Und so weit muss es gar nicht kommen. Jede dritte Frau in Deutschland ist in ihrem Leben von sexueller und/oder körperlicher Gewalt betroffen. Das belegen Zahlen des Bundesamts für Familie und zivilgesellschaftliche Aufgaben. Gegen Gewalt an Frauen und Mädchen richtet sich heute ein Aktionstag in der Göttinger Innenstadt. Unter dem Titel „One Billion Rising“ treffen sich Teilnehmende am Gänseliesel für eine Tanzchoreographie. Sie nutzen den Valentinstag, um auf ein Problem aufmerksam zu machen, das gerne an den Rand des gesellschaftlichen Bewusstseins gedrückt wird. Häusliche Gewalt, sexuelle Gewalt, klar, das ist ein Problem, da sind sich viele einig. Aber hier in Deutschland? Bei mir in der Stadt? Bei mir im Freundeskreis? Nein, das kann nicht sein. Anna Maierl vom Gleichstellungsbüro der Stadt Göttingen fasste es im Interview mit dem StadtRadio treffend zusammen: Jede dritte Frau in Deutschland ist in ihrem Leben betroffen. Das hieße, man könne durch die Göttinger Fußgängerzone gehen und abzählen - und die Statistik werde wohl Recht haben, sagte sie.

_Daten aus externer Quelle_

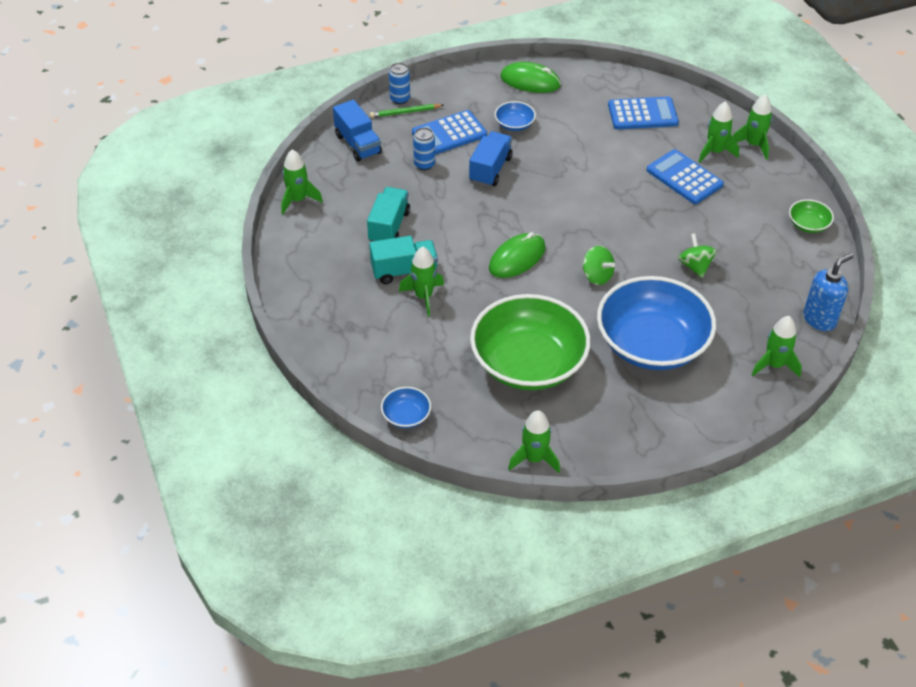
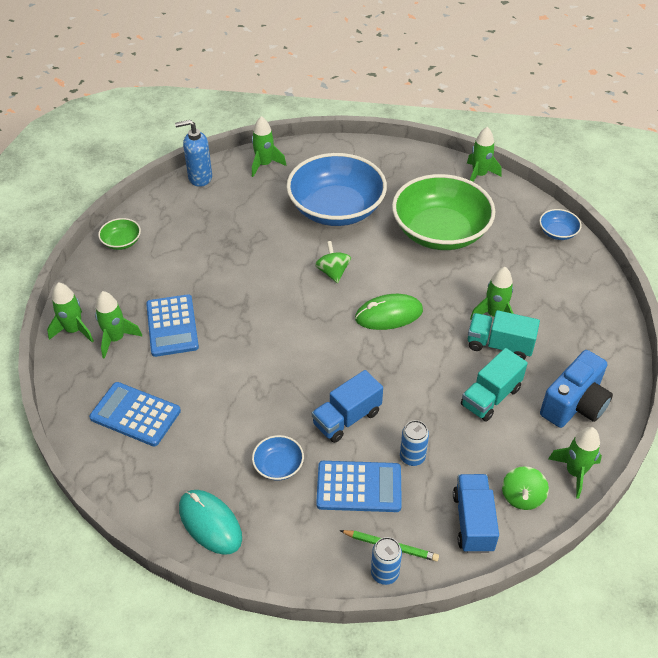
camera: 150 degrees left, 0 degrees up
green mouse [500,62,561,93] -> turquoise mouse [179,490,242,555]
green spinning top [678,233,717,278] -> green spinning top moved to [502,466,549,510]
none -> blue camera [540,350,613,428]

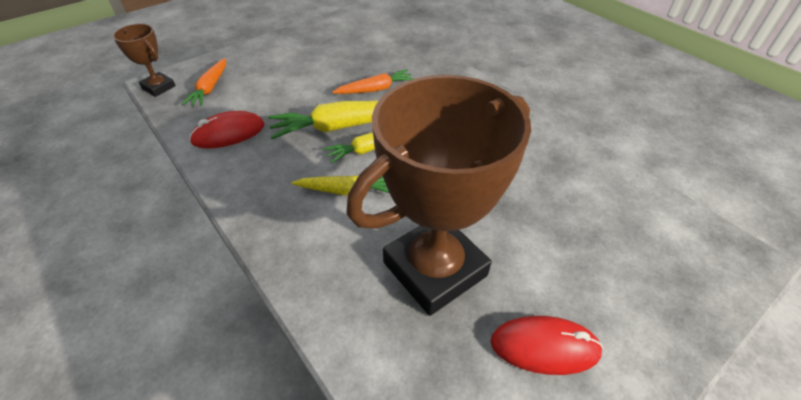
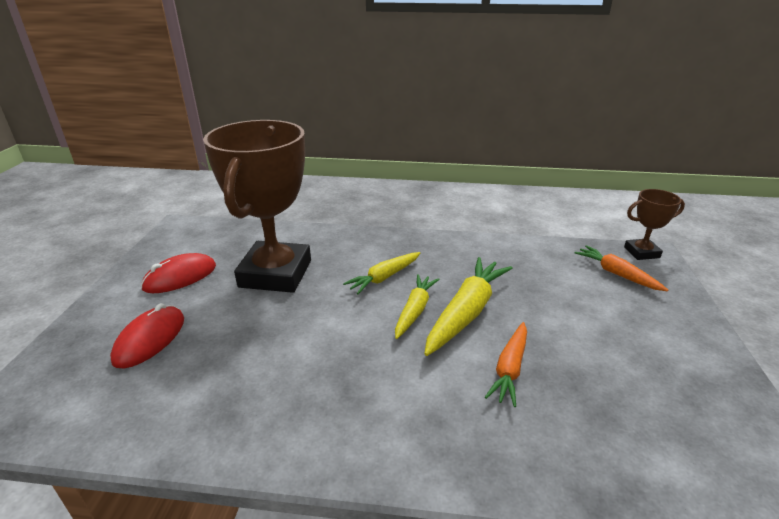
camera: 135 degrees right, 15 degrees down
red mouse [189,111,264,149] -> red mouse moved to [110,303,184,368]

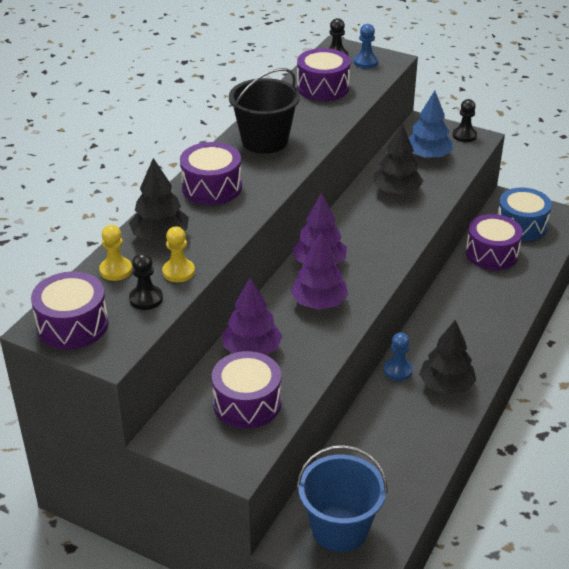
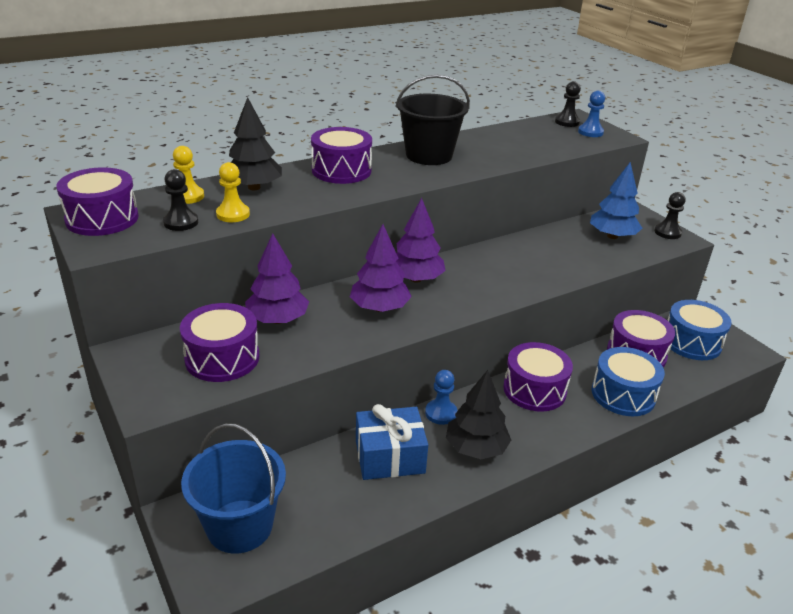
camera: 30 degrees right, 5 degrees down
purple drum [297,48,350,101] -> purple drum moved to [503,342,573,412]
black tree [373,124,423,195] -> none
none -> blue gift [356,404,428,480]
none -> blue drum [592,347,665,416]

Dabei hat auch Deutschland die sogenannte Istanbul-Konvention ratifiziert - ein Übereinkommen, das die unterzeichnenden Staaten dazu verpflichtet, sogenannte geschlechterspezifische Gewalt zu bekämpfen. Durch die Ratifizierung ist die Konvention geltendes Recht in Deutschland. Hilfsangebote wie Frauenhäuser, aber auch der rechtliche Rahmen und Maßnahmen zur Prävention beispielsweise durch Sensibilisierung der Öffentlichkeit gehören zu den Verpflichtungen.

Erste Auswertungen einer Expertenkomission seit der Unterzeichnung 2011 und der Ratifizierung 2018 zeigen Fortschritte. Sie zeigen aber auch: Deutschland hat einen langen Weg vor sich. Besonders Frauen mit Fluchterfahrung seien hier auch aufgrund der Rechtslage oft schlechter geschützt. Auch der Umgang mit Opfern bei Polizei und anderen offiziellen Stellen steht immer wieder in der Kritik. Viele Betroffenen holen sich keine Hilfe, weil sie sich schämen oder Angst haben, nicht ernst genommen zu werden. Umso wichtiger ist es, auch selbst die Augen offen zu halten bei Bekannten, bei Freunden, in der Öffentlichkeit - und dann auch nachzufragen, wenn einem etwas komisch vorkommt. Verhindert werden können viele Taten so trotzdem nicht, aber wenn jede und jeder mit einer Prise mehr Aufmerksamkeit durch seinen Tag geht, kann schon viel gewonnen werden. Und vielleicht hilft auch eine Tanzchoreographie am Gänseliesel, um genau diese Aufmerksamkeit das zu erreichen.